I’ve suffered with Menieres for over 15 years.  It is not genetic. It’s caused by a malfunction of the body’s immmunodeficiency system that attacks the inner ear.  Symptoms include tinnitus, vertigo, nausea, loss of hearing, and can eventually result in deafness in some cases.  A fellow sufferer eventually had his inner removed because of non stop vertigo.  Treatments vary and results vary and it can remit but it never goes away.  At its worst, in my case, unexpected violent onsets included vomiting, falling down, and horrible headaches.  Really nasty stuff.  Genetic? No.  I’ve seen the best doctors and it confuses them all, like many immunodeficiency diseases.  Bonus!  I have another immunodeficiency disease:  alopecia totalis!  Docs can’t figure that one out either!  

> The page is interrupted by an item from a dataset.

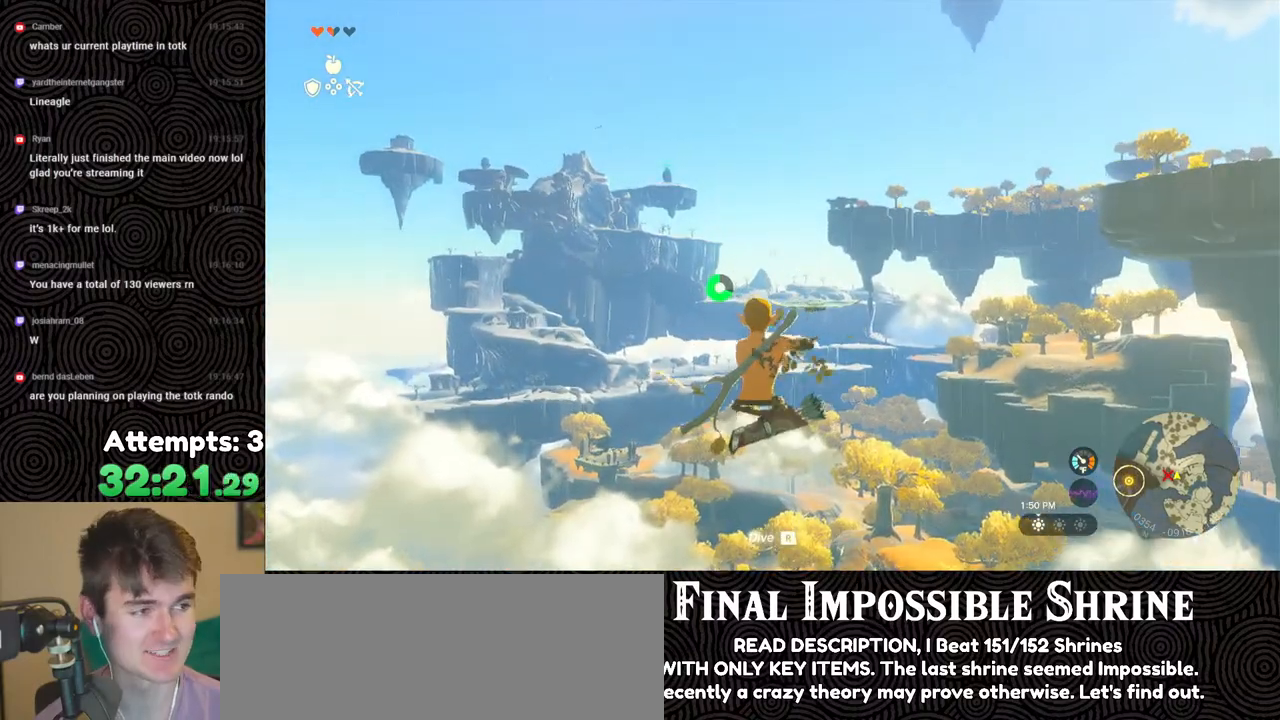
{"buttons": ["R2"], "left_stick": "center", "right_stick": "center", "events": [[17, "R2", "up"], [167, "R2", "down"]]}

One of more the interesting treatments I received was an injection of steroids directly into my inner ear through the eardrum.  Needle was human hair thin, about 4” long.  Doc said, ‘don’t move!’  No problem doc! 
I have had Meniere's for 17 years, it's a terrible syndrome but doesn't necessarily mean you lose your hearing. Vertigo is the telltale sign of this horrible disease with no cure or medication to relieve symptoms.
Seeing how many people have posted here, I wonder if there is any link between the volume at which one listens to music, or the frequencies that good audio might reproduce better than run of the mill equipment. That would truly be ironic -- higher quality audio causing low end frequency loss and Meniere’s . . .

I’ve had Meniere’s Disease for 9 years. First year, every 3 months or so I had intermittent bout of horrible vertigo where, within 15 minutes of first symptoms, I was so dizzy I couldn’t stand or walk, and would then vomit until I managed to pass out. Moved from San Diego to Miami year 2 and it stopped for 7 years. Last year, tinnitus started, and the vertigo attacks again. Now it has stopped again for the last 6 months, but the tinnitus in my left year remains and I have low frequency loss (common in Menieres) and high frequency loss in that ear. Ironic that someone that gets a lot of pleasure from high quality audio has now lost some hearing in one ear. Could be worse. Could be both ears, I guess. Sometimes I can’t tell whether the recording sucks or its just my left ear sucking! :)

@zebra9, I had acupuncture for the last year. I also reduced my salt intake and alcohol intake. Don’t know if those were factors. However, now, if I feel the slightest bit lightheaded, I take promethazine, which seems to stop anything before the whole wonderful experience starts.